Hamburg (ddp). Angesichts des auf absehbare Zeit schwachen Wachstums in Westeuropa setzt die Volkswagen AG auf Boomregionen wie China oder Indien. Im Reich der Mitte dürften die Autoverkäufe bis 2018 um rund drei Viertel zulegen, sagte der Vorstandsvorsitzende Martin Winterkorn gestern auf der Hauptversammlung in Hamburg. "Der indische Markt dürfte sein Volumen im gleichen Zeitraum mehr als verdoppeln", fügte er hinzu. Auch Südamerika und Osteuropa böten enorme Chancen.

In all diesen Märkten wollten die Wolfsburger stärker wachsen als die Konkurrenz, sagte Winterkorn. In Indien etwa setzt Europas größter Automobilbauer dabei auf die Zusammenarbeit mit dem japanischen Kleinwagenbauer Suzuki. Mittelfristig wollten die Wolfsburger in China mehr als zwei Millionen Neuwagen im Jahr verkaufen, gab Winterkorn als Ziel vor. In Brasilien sollen es bis 2014 rund eine Million Konzernfahrzeuge sein.

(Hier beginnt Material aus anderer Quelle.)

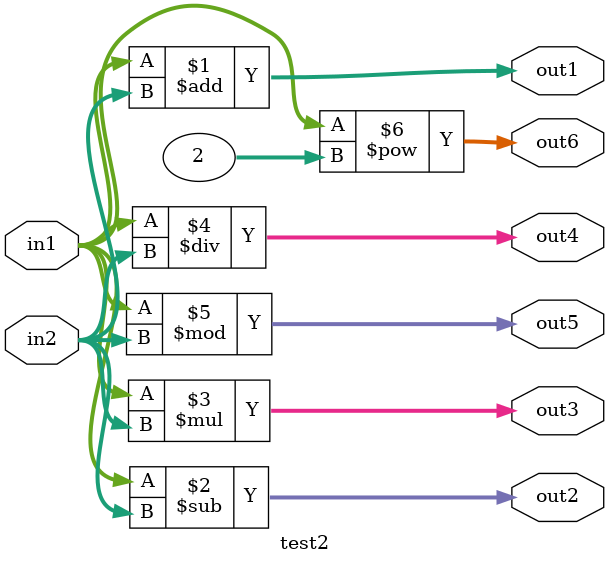
<source format=v>
module test2(out1,
             out2,
             out3,
             out4,
             out5,
             out6,
             in1, 
             in2);
            
input  [7:0]  in1, in2;
output [8:0]  out1;
output [8:0]  out2;
output [15:0] out3;
output [7:0]  out4;
output [7:0]  out5;
output [15:0] out6;

assign out1 = in1 + in2;    // plus
assign out2 = in1 - in2;    // minus
assign out3 = in1 * in2;    // multiply
assign out4 = in1 / in2;    // divided
assign out5 = in1 % in2;    // modulo
assign out6 = in1 ** 2;     // power

endmodule

</source>
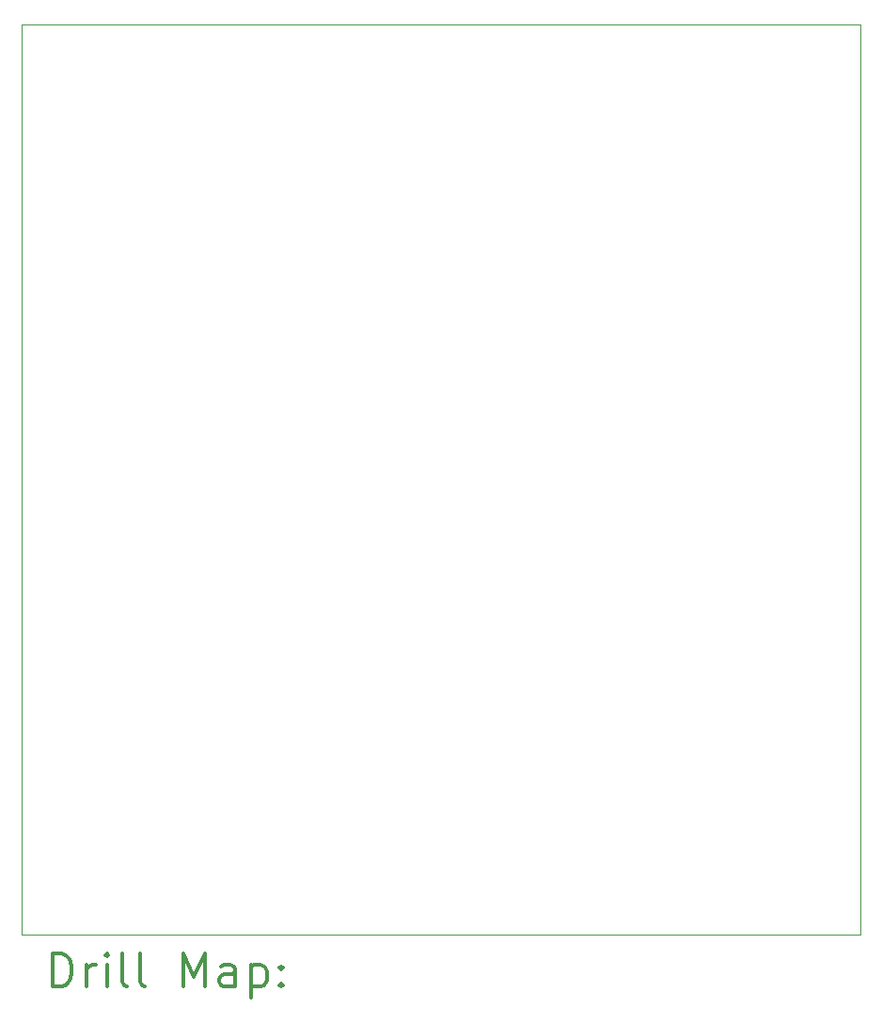
<source format=gbr>
%FSLAX45Y45*%
G04 Gerber Fmt 4.5, Leading zero omitted, Abs format (unit mm)*
G04 Created by KiCad (PCBNEW 5.99.0+really5.1.9+dfsg1-1) date 2021-04-26 12:32:46*
%MOMM*%
%LPD*%
G01*
G04 APERTURE LIST*
%TA.AperFunction,Profile*%
%ADD10C,0.050000*%
%TD*%
%ADD11C,0.200000*%
%ADD12C,0.300000*%
G04 APERTURE END LIST*
D10*
X15684500Y-12763500D02*
X8128000Y-12763500D01*
X15684500Y-4572000D02*
X15684500Y-12763500D01*
X15684500Y-4572000D02*
X8128000Y-4572000D01*
X8128000Y-4572000D02*
X8128000Y-12763500D01*
D11*
D12*
X8411928Y-13231714D02*
X8411928Y-12931714D01*
X8483357Y-12931714D01*
X8526214Y-12946000D01*
X8554786Y-12974571D01*
X8569071Y-13003143D01*
X8583357Y-13060286D01*
X8583357Y-13103143D01*
X8569071Y-13160286D01*
X8554786Y-13188857D01*
X8526214Y-13217429D01*
X8483357Y-13231714D01*
X8411928Y-13231714D01*
X8711928Y-13231714D02*
X8711928Y-13031714D01*
X8711928Y-13088857D02*
X8726214Y-13060286D01*
X8740500Y-13046000D01*
X8769071Y-13031714D01*
X8797643Y-13031714D01*
X8897643Y-13231714D02*
X8897643Y-13031714D01*
X8897643Y-12931714D02*
X8883357Y-12946000D01*
X8897643Y-12960286D01*
X8911928Y-12946000D01*
X8897643Y-12931714D01*
X8897643Y-12960286D01*
X9083357Y-13231714D02*
X9054786Y-13217429D01*
X9040500Y-13188857D01*
X9040500Y-12931714D01*
X9240500Y-13231714D02*
X9211928Y-13217429D01*
X9197643Y-13188857D01*
X9197643Y-12931714D01*
X9583357Y-13231714D02*
X9583357Y-12931714D01*
X9683357Y-13146000D01*
X9783357Y-12931714D01*
X9783357Y-13231714D01*
X10054786Y-13231714D02*
X10054786Y-13074571D01*
X10040500Y-13046000D01*
X10011928Y-13031714D01*
X9954786Y-13031714D01*
X9926214Y-13046000D01*
X10054786Y-13217429D02*
X10026214Y-13231714D01*
X9954786Y-13231714D01*
X9926214Y-13217429D01*
X9911928Y-13188857D01*
X9911928Y-13160286D01*
X9926214Y-13131714D01*
X9954786Y-13117429D01*
X10026214Y-13117429D01*
X10054786Y-13103143D01*
X10197643Y-13031714D02*
X10197643Y-13331714D01*
X10197643Y-13046000D02*
X10226214Y-13031714D01*
X10283357Y-13031714D01*
X10311928Y-13046000D01*
X10326214Y-13060286D01*
X10340500Y-13088857D01*
X10340500Y-13174571D01*
X10326214Y-13203143D01*
X10311928Y-13217429D01*
X10283357Y-13231714D01*
X10226214Y-13231714D01*
X10197643Y-13217429D01*
X10469071Y-13203143D02*
X10483357Y-13217429D01*
X10469071Y-13231714D01*
X10454786Y-13217429D01*
X10469071Y-13203143D01*
X10469071Y-13231714D01*
X10469071Y-13046000D02*
X10483357Y-13060286D01*
X10469071Y-13074571D01*
X10454786Y-13060286D01*
X10469071Y-13046000D01*
X10469071Y-13074571D01*
M02*

</source>
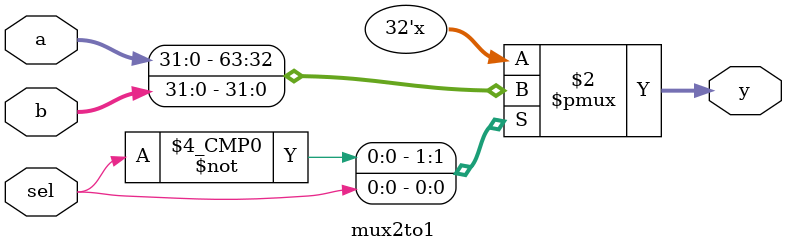
<source format=sv>
module mux2to1 #(
    parameter DATA_WIDTH = 32)
(

    input logic [DATA_WIDTH-1:0]        a, b,
    input logic                         sel,
    output logic [DATA_WIDTH-1:0]       y

);

    always_comb begin
        case(sel)
            1'b0:           y = a;
            1'b1:           y = b;
            default:        y = 'x;
        endcase
    end

endmodule
</source>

Auf seinem Weg zur weltweiten Nummer eins hat sich Volkswagen ehrgeizige Ziele gesetzt. Mittelfristig will der Konzern jährlich rund acht Millionen Neuwagen und Nutzfahrzeuge seiner neun Marken von Audi bis zum Lkw-Hersteller Scania verkaufen. Das wären 27 Prozent mehr als im vergangenen Jahr. Bis zum Jahr 2018 sollen mehr als zehn Millionen Autos an die Kunden ausgeliefert werden. Bis dahin wollen die Deutschen den japanischen Rivalen Toyota an der Weltspitze ablösen, der derzeit unter Qualitätsproblemen leidet.

Winterkorn erwartet vom Elektrogipfel Anfang Mai einen "Schub nach vorn". Er bekräftigte seine Forderung, die Forschung vor allem in der Batterietechnologie müsse massiv gefördert werden. Die Top-Manager der deutschen Autoindustrie treffen sich am 3. Mai mit Bundeskanzlerin Angela Merkel (CDU).